Widening the Offerings
AMD doesn’t fail to impress with their 2nd Generation Threadrippers
Today, we are talking about something that would have seen impossible just a few shorts years ago— a 32-core processor for consumers. While I realize that talking about the history of computer hardware can be considered superfluous in a processor review, I think it's important to understand the context here of why this is just a momentous shift for the industry.
May 2016 marked the launch of what was then the highest core count consumer processor ever seen, the Intel Core i7-6950X. At 10 cores and 20 threads, the 6950X was easily the highest performing consumer CPU in multi-threaded tasks but came at a staggering $1700 price tag. In what we will likely be able to look back on as the peak of Intel's sole dominance of the x86 CPU space, it was an impossible product to recommend to almost any consumer.

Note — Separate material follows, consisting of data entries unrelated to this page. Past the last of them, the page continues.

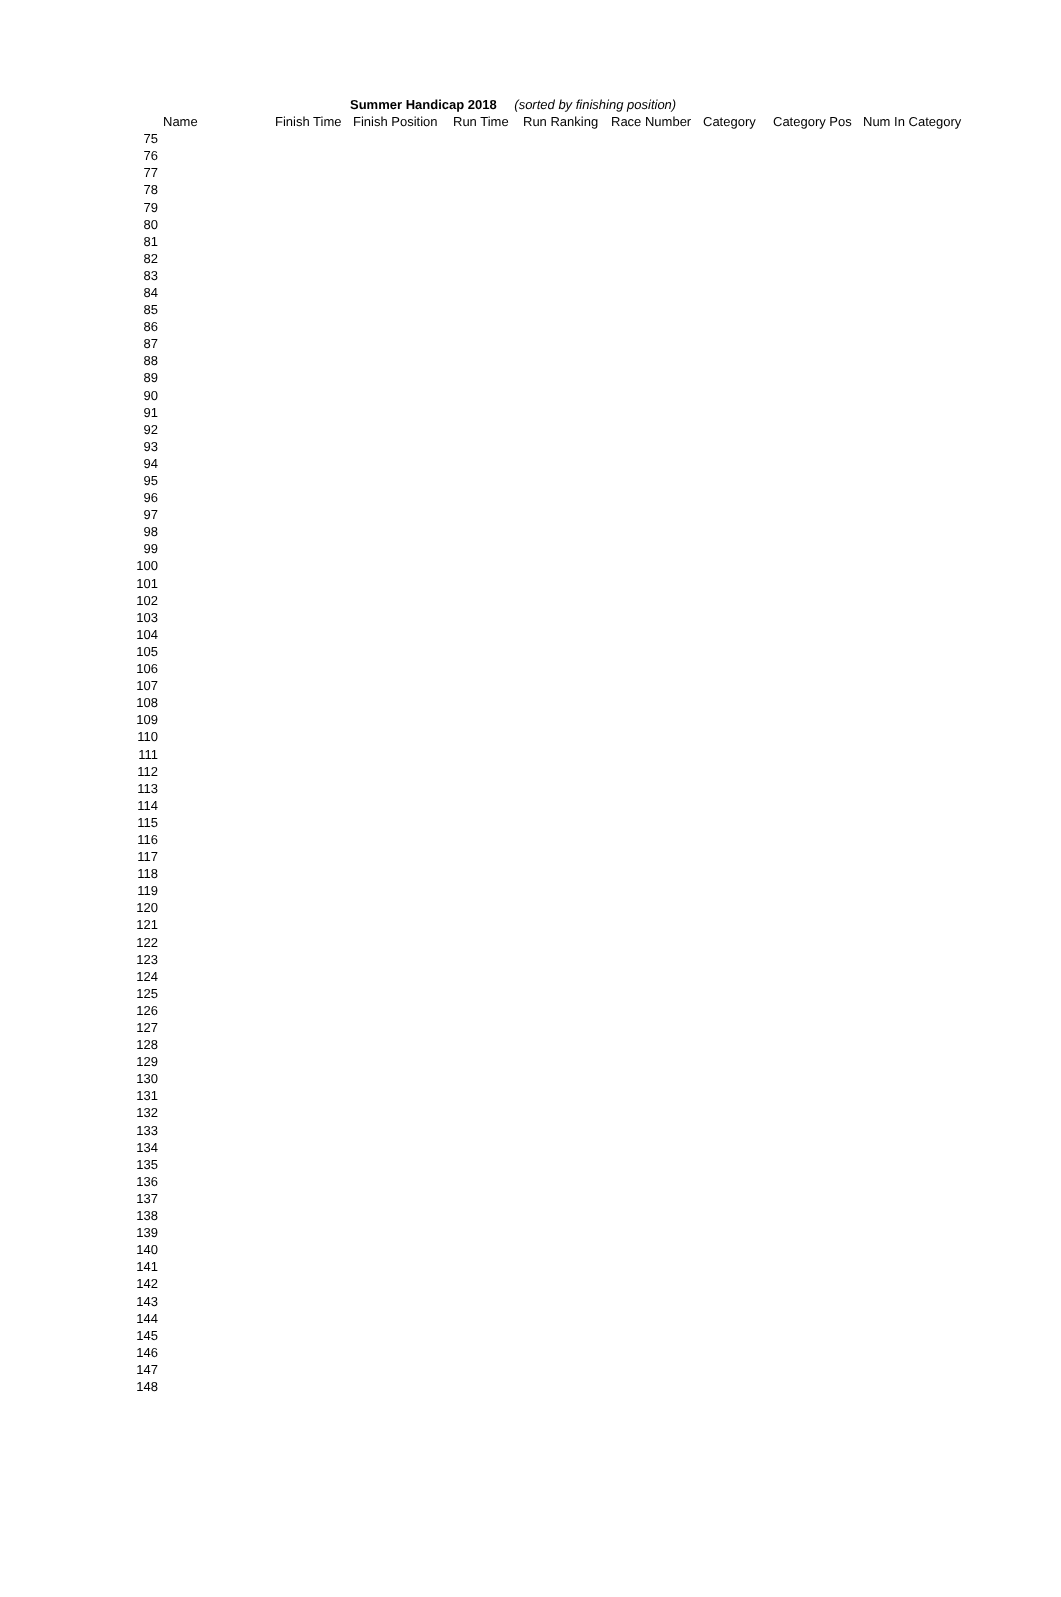Summer Handicap 2018 (sorted by finishing position)
| | Name | Finish Time | Finish Position | Run Time | Run Ranking | Race Number | Category | Category Pos | Num In Category |
| --- | --- | --- | --- | --- | --- | --- | --- | --- | --- |
| 75 | | | | | | | | | |
| 76 | | | | | | | | | |
| 77 | | | | | | | | | |
| 78 | | | | | | | | | |
| 79 | | | | | | | | | |
| 80 | | | | | | | | | |
| 81 | | | | | | | | | |
| 82 | | | | | | | | | |
| 83 | | | | | | | | | |
| 84 | | | | | | | | | |
| 85 | | | | | | | | | |
| 86 | | | | | | | | | |
| 87 | | | | | | | | | |
| 88 | | | | | | | | | |
| 89 | | | | | | | | | |
| 90 | | | | | | | | | |
| 91 | | | | | | | | | |
| 92 | | | | | | | | | |
| 93 | | | | | | | | | |
| 94 | | | | | | | | | |
| 95 | | | | | | | | | |
| 96 | | | | | | | | | |
| 97 | | | | | | | | | |
| 98 | | | | | | | | | |
| 99 | | | | | | | | | |
| 100 | | | | | | | | | |
| 101 | | | | | | | | | |
| 102 | | | | | | | | | |
| 103 | | | | | | | | | |
| 104 | | | | | | | | | |
| 105 | | | | | | | | | |
| 106 | | | | | | | | | |
| 107 | | | | | | | | | |
| 108 | | | | | | | | | |
| 109 | | | | | | | | | |
| 110 | | | | | | | | | |
| 111 | | | | | | | | | |
| 112 | | | | | | | | | |
| 113 | | | | | | | | | |
| 114 | | | | | | | | | |
| 115 | | | | | | | | | |
| 116 | | | | | | | | | |
| 117 | | | | | | | | | |
| 118 | | | | | | | | | |
| 119 | | | | | | | | | |
| 120 | | | | | | | | | |
| 121 | | | | | | | | | |
| 122 | | | | | | | | | |
| 123 | | | | | | | | | |
| 124 | | | | | | | | | |
| 125 | | | | | | | | | |
| 126 | | | | | | | | | |
| 127 | | | | | | | | | |
| 128 | | | | | | | | | |
| 129 | | | | | | | | | |
| 130 | | | | | | | | | |
| 131 | | | | | | | | | |
| 132 | | | | | | | | | |
| 133 | | | | | | | | | |
| 134 | | | | | | | | | |
| 135 | | | | | | | | | |
| 136 | | | | | | | | | |
| 137 | | | | | | | | | |
| 138 | | | | | | | | | |
| 139 | | | | | | | | | |
| 140 | | | | | | | | | |
| 141 | | | | | | | | | |
| 142 | | | | | | | | | |
| 143 | | | | | | | | | |
| 144 | | | | | | | | | |
| 145 | | | | | | | | | |
| 146 | | | | | | | | | |
| 147 | | | | | | | | | |
| 148 | | | | | | | | | |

Just over a year later saw the launch of Skylake-X with the Intel Core i9-7900X. Retaining the same core count as the 6950X, the 7900X would have been relatively unremarkable on its own. However, a $700 price drop and the future of upcoming 12, 14, 16, and 18-core processors on this new X299 platform showed an aggressive new course for Intel's high-end desktop (HEDT) platform.
This aggressiveness was brought on by the success of AMD's Ryzen platform, and the then upcoming Threadripper platform. Promising up to 16 cores/32 threads, and 64 lanes of PCI Express connectivity, it was clear that Intel would for the first time have a competitor on their hands in the HEDT space that they created back with the Core i7-920.

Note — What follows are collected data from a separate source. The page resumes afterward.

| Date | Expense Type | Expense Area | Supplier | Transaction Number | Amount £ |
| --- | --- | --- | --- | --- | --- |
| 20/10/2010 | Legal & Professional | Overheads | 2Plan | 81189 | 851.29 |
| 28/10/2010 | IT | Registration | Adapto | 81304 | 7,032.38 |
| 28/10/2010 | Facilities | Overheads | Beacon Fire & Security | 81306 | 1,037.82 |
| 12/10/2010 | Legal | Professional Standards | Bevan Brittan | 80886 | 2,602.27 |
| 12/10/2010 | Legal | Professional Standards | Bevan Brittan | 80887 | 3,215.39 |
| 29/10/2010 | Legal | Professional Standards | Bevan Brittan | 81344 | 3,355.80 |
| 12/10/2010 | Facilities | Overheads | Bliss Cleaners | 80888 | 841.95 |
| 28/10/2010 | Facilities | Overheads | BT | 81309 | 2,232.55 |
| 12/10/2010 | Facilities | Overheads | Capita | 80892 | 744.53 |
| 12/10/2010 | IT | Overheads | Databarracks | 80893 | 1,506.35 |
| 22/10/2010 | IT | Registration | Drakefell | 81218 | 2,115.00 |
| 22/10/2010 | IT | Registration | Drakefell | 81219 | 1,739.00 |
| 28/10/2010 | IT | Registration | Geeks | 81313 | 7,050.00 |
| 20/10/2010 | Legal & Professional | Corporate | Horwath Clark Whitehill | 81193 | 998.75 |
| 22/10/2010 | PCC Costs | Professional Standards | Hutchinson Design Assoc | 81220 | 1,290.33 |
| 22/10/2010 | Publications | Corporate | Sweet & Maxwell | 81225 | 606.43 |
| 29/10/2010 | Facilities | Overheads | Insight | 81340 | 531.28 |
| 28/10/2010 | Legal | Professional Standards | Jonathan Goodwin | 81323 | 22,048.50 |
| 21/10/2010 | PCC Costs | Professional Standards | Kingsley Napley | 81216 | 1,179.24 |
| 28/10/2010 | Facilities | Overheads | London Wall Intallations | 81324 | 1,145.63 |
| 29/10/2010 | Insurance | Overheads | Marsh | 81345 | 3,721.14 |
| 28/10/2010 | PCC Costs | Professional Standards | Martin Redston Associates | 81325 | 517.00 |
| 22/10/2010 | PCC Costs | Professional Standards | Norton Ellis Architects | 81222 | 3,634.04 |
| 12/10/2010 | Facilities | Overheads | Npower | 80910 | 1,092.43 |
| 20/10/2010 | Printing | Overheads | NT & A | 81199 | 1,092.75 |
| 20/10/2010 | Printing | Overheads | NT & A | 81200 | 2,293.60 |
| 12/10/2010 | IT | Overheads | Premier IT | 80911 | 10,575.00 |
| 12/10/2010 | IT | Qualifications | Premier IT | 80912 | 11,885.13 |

Fast forward another year, and we have the release of the 2nd Generation Threadripper. Promising to bring the same advancements we saw with the Ryzen 7 2700X, AMD is pushing Threadripper to even more competitive states with higher performance and lower cost.
Will Threadripper finally topple Intel from their high-end desktop throne?

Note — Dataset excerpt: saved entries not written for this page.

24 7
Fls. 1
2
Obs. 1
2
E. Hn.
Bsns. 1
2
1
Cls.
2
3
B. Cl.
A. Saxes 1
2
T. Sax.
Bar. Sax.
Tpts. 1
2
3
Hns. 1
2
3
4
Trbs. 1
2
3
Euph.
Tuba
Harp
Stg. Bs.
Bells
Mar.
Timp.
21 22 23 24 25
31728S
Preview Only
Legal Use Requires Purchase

Threadripper 2990WX | Core i9-7980XE | Threadripper 2950X | Core i9-7900X | Core i7-8700K | Ryzen 7 2700X | |
---|---|---|---|---|---|---|
Architecture | Zen+ | Skylake-X | Zen+ | Skylake-X | Coffee Lake | Zen+ |
Process Tech | 12nm | 14nm+ | 12nm | 14nm+ | 14nm++ | 12nm |
Cores/Threads | 32/64 | 18/36 | 16/32 | 10/20 | 6/12 | 8/16 |
Base Clock | 3.0 GHz | 2.6 GHz | 3.5 GHz | 3.3 GHz | 3.7 GHz | 3.7 GHz |
Boost Clock | 4.2 GHz | 4.2 GHz | 4.4 GHz | 4.3 GHz | 4.7 GHz | 4.3 GHz |
L3 Cache | 64MB | 24.75MB | 32MB | 11MB | 12MB | 20MB |
Memory Support | DDR4-2933 (Quad-Channel) | DDR4-2666 (Quad-Channel) | DDR4-2933 (Quad-Channel) | DDR4-2666 (Quad-Channel) | DDR4-2666 (Dual-Channel) | DDR4-2933 (Dual-Channel) |
PCIe Lanes | 64 | 44 | 64 | 44 | 16 | 16 |
TDP | 250 watts | 165 watts | 180 watts | 140 watts | 95 watts | 105 watts |
Socket | TR4 | LGA-2066 | TR4 | LGA-2066 | LGA1151 | AM4 |
Price (MSRP) | $1799 | $1999 | $899 | $1000 | $349 | $329 |
One thing that is clear from the specifications above is how stale Intel's HEDT lineup now seems compared to Threadripper. While Skylake-X and the original Threadripper were announced at the same event, Computex 2017, and the i9-7900X launched before Threadripper, we have yet to hear any information out of Intel about a refresh.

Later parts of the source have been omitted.